IMO: THE CONVICTION OF KIM POTTER

I haven’t been following the trial of Kim Potter, the Minneapolis Police Officer who was recently convicted of the manslaughter of Daunte Wright, a Black motorist. I try not to pay attention to these court cases because a lot of the times the results of the trials are not want you really want. It erodes the idea of democracy and that everyone gets treated the same under the law. This case is no different. Potter, a veteran officer without any other disciplinary actions to speak of or that was reported, was convicted of first degree manslaughter. This is not to say that the family of Daunte Wright doesn’t deserve justice, but the charges against Potter doesn’t fit how the law reads. To be guilty of first degree manslaughter, it requires intent to harm but not necessarily an intent to kill, or that the action that preceded it was unlawful, i.e. a guy approaches someone at a bar and punches him because of an off color remark where the intent was to create harm but not to kill. Potter was doing her lawful duty when the incident occurred therefore negating any possibility of it ever being first degree manslaughter. She was there, doing her job. The second degree charge required prosecutors to prove Potter caused his death “by her culpable negligence,” meaning that Potter “caused an unreasonable risk and consciously took a chance of causing death or great bodily harm” to Wright, but Wright was refusing to follow the officer’s orders creating the necessity to use an intermediate weapon. Here’s the tricky part, the prosecution admitted that Potter actually thought she had her taser and not her service weapon when she shot. That statement by the prosecution negates the officer creating great bodily harm or consciously trying to cause anyone’s death because Taser’s are seen as non lethal intermediate weapons, by the same people that prosecuted Potter. I’m not saying Potter isn’t guilty of something, just not what they charged her with.

Potter was railroaded, not by the prosecutors or Daunte Wright’s family, but by every officer that should have been charged for manslaughter and got away with it. She is a victim (don’t know if that’s the right word) of circumstances that are out of her control. In Florida, back in the 1950’s, a Sheriff took three black inmates from the jail to the court. He stopped in a secluded area and put three bullets in each one before they reached the court room for trial. That was the treatment. No one questioned him about it and he merely stated that the still handcuffed dead black youths tried to escape. You don’t even have to go back that far. Recently, the Supreme Court just found that a black inmate that died in a jail after a tussle with the police, inside the cell, was justifiable because somehow the definitions, literally just the words from a previous case, didn’t line up to find a conviction of the officers.
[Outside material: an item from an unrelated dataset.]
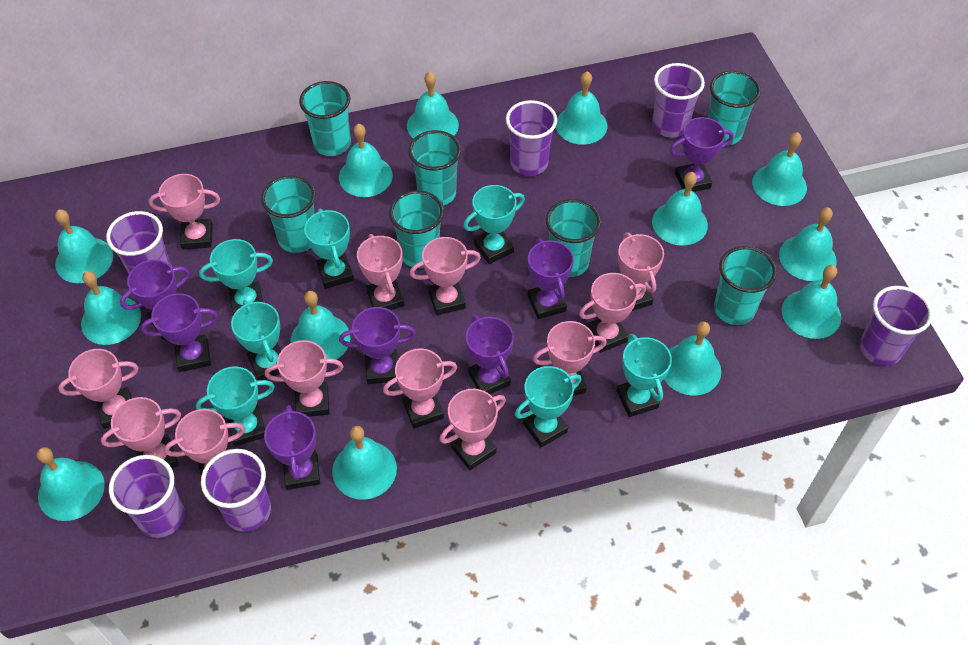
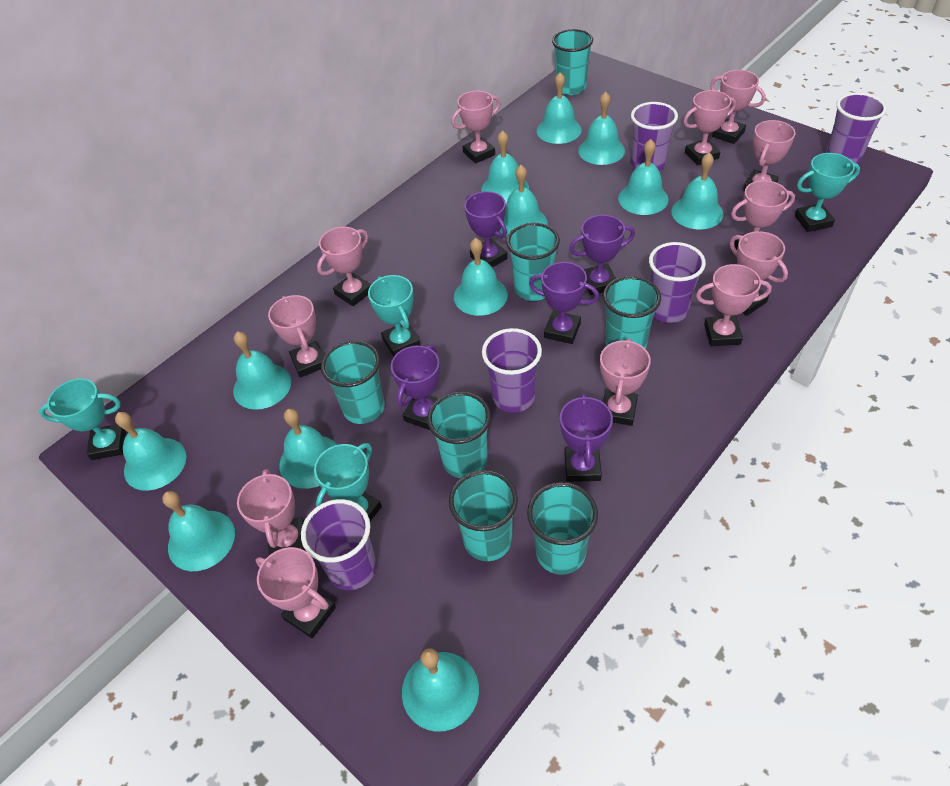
purple cup: [106,211,172,274] [109,455,185,538] [201,449,271,532] [506,100,557,176] [652,63,705,138] [860,286,933,366] = 6 -> [301,499,377,590] [482,328,542,413] [631,102,678,171] [649,242,706,323] [826,92,887,163] = 5
purple trophy: [120,260,189,340] [141,293,218,372] [264,405,320,490] [339,307,416,384] [466,315,514,394] [528,238,574,319] [670,117,734,192] = 7 -> [391,344,440,430] [465,191,508,267] [529,262,599,344] [560,393,613,482] [569,215,635,295] = 5
turquoise bell: [37,447,105,521] [55,209,113,283] [81,271,141,345] [291,291,350,360] [332,426,397,500] [339,124,393,197] [407,72,459,139] [556,71,607,145] [652,172,708,246] [664,321,721,395] [752,132,807,206] [779,207,837,281] [782,265,841,339] = 13 -> [115,412,186,491] [162,491,235,571] [233,332,291,410] [279,409,337,489] [402,648,479,732] [454,238,508,316] [481,130,529,203] [500,165,547,237] [537,72,582,144] [578,92,625,165] [618,139,669,215] [671,153,723,229] = 12
turquoise trophy: [196,367,275,446] [199,239,273,315] [231,300,281,380] [304,209,354,289] [463,185,525,264] [515,366,581,447] [617,334,672,417] = 7 -> [39,378,126,460] [314,443,382,521] [368,275,421,357] [795,153,860,232] = 4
With all the protests, bad publicity, screams for justice because of what I believe to be bad decisions or rulings, in my opinion (which doesn’t mean much), all, by the way, seemed right to me and I agree with (the protests and bad publicity not the rulings, wanted to make that clear), except for the looting ( I don’t agree with looting), Potter was fighting a battle she had no way of winning even though she should have, easily. This a rebound effect, where you pull on something and then you let go, it snaps to the other side with ferocity, until you can come to a center or mutual understanding of how things should work. I see a lot of reporting on what newspapers call bad policing but when I read the circumstances, it seems like that the officer was right in his decision. The fight is on against qualified immunity, but you have to be careful that when presenting your opposition, that the case does, in fact, show that qualified immunity is the reason for the non conviction and not the circumstances.
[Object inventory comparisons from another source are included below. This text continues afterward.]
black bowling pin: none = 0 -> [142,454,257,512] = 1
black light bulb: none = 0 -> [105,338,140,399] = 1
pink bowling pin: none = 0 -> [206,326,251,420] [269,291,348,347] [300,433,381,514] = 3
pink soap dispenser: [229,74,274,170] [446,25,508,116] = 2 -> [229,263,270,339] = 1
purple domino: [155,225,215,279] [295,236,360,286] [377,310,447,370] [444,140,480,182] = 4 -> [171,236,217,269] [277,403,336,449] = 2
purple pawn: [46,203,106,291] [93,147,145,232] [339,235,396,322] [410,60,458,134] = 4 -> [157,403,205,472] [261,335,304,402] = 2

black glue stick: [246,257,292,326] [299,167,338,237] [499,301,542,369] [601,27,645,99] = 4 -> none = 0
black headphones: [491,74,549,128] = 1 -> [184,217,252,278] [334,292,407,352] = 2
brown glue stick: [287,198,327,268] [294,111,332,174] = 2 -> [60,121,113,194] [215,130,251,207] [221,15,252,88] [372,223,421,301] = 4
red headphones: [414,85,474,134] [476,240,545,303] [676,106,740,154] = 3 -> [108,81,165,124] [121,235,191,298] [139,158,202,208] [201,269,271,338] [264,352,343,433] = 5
I don’t blame Wright for his fear of the police, given the previous example about how you could die in a jail cell, where you are ultimately in someone else’s care, or for him running, but it was still wrong according to the law. The courts are ultimately responsible. They have to see the facts for what they are and not impose a requirement for accountability that is so absurd that it creates fear in the public of predators with badges that run wild doing what they want when they want. Accountability is a cornerstone of a civil society. For this experiment, democracy, to work, you have to make sure that everyone follows the rules, not just a certain segment of the population.

My blarticle states that both sides are right and that both sides are wrong. Until someone with good common sense comes and resolves this, and it has to come from the Supreme Court, this will be what happens in this country, bad people staying out of prison running everything and good people locked up. This case should have been resolved by a payout to the Wright family and the retirement of Officer Potter.